Maria and her daughter Immaculate

Immaculate is five years old and lives in Rwamwanja refugee settlement with her parents and three siblings. She loves playing with other children, and her favourite foods are potatoes and bananas. Her parents worked as farmers until fighting and violence forced them to flee the Congo and come to Uganda. In 2015 they settled in Rwanwanja, and now farm maize and beans.

When Immaculate was eighteen months old, her parents noticed that she was not developing in the same way as her siblings. They took her to the hospital and were told that she would be lame but received no other diagnosis or support. Immaculate’ mother Maria explained how until KDA came along, they had not heard of Cerebral palsy. “I felt very sad, because Immaculate cannot move and talk and I did not know how to help her,” says Maria. Immaculate does not go to school, but her mother would like her to attend school and get education: “If there would be a special school, where she can learn and study with other children who have the same condition, I would like to send her there.”

Thanks to the training they received they now understand her condition, and more importantly, how they can help improve her mobility with stretching. “The training for me was very enjoyable and I want to duplicate everything I learnt.
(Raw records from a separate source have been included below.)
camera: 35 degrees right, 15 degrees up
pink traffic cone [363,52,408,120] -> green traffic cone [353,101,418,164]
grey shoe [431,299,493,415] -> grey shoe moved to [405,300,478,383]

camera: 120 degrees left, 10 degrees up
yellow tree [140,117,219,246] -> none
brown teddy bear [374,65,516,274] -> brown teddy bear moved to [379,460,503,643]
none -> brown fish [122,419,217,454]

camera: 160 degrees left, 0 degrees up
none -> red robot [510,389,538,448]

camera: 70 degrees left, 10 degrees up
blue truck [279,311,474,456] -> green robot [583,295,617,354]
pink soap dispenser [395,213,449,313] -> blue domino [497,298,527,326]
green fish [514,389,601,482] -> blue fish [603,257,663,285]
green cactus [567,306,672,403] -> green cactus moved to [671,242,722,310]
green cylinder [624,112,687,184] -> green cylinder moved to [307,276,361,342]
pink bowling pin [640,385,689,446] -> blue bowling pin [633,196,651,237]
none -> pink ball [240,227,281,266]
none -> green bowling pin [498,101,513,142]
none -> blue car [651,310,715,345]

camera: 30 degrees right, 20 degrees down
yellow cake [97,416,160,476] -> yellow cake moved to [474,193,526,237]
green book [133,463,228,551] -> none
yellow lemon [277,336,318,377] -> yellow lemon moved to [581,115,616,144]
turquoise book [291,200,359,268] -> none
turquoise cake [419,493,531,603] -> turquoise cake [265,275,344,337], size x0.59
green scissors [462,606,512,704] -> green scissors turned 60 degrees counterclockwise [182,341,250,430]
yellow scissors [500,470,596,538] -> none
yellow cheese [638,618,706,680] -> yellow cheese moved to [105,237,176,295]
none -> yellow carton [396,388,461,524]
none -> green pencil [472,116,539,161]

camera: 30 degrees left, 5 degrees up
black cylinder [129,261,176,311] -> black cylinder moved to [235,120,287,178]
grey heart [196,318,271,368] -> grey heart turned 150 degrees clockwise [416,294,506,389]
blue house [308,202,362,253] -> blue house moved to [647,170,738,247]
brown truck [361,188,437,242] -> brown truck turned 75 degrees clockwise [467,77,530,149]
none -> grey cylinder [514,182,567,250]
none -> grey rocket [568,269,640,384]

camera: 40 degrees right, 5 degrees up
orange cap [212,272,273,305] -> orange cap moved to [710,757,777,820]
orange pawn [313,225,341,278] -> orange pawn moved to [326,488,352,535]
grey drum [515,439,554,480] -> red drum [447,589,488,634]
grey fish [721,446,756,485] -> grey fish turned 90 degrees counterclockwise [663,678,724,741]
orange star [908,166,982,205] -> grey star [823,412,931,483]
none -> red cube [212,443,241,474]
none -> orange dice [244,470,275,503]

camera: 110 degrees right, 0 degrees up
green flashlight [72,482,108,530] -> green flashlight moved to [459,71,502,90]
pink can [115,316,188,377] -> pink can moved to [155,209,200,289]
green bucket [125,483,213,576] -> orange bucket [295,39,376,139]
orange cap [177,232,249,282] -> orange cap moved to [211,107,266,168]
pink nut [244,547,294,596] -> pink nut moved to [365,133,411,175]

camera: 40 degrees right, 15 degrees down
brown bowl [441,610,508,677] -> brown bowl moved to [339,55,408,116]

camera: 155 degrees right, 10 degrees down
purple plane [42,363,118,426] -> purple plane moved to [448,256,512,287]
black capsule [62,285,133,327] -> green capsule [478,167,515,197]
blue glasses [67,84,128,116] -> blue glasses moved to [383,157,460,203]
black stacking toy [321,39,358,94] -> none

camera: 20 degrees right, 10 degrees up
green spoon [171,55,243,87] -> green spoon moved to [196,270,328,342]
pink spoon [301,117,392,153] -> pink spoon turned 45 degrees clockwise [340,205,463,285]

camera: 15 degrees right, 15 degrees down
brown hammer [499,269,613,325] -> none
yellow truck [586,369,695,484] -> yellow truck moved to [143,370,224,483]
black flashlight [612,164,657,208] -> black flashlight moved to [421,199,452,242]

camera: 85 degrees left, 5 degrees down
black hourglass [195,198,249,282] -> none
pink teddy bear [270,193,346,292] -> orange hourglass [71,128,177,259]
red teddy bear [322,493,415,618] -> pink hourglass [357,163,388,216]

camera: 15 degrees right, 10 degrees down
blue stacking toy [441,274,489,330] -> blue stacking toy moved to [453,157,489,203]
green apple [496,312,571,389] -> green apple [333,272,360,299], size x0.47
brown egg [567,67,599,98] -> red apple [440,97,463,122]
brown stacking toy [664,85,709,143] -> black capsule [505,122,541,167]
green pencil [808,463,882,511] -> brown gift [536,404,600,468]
I am very sure that I will see the effects of the training in my child and I am sure she is going to improve”, says Maria. She tried the exercises at home already and she feels good now that she knows how to help her child. They have already seen great results, and now hope for a future where Immaculate can walk and attend school alongside her peers. “Education never ends, and I wish we would get further support to be able to improve Immaculate’s life”, says Maria. The training has also introduced Immaculate’s parents to other families whose children have cerebral palsy, something that never could have happened prior to receiving a diagnosis.  This new community is a lifeline to a family already living so far away from home, so much so that Immaculte’s mother now wants to help train other families as a way of giving back, “I saw I was not alone in this condition. I want to be equipped enough to be able to train others who have not attended this kind of training.”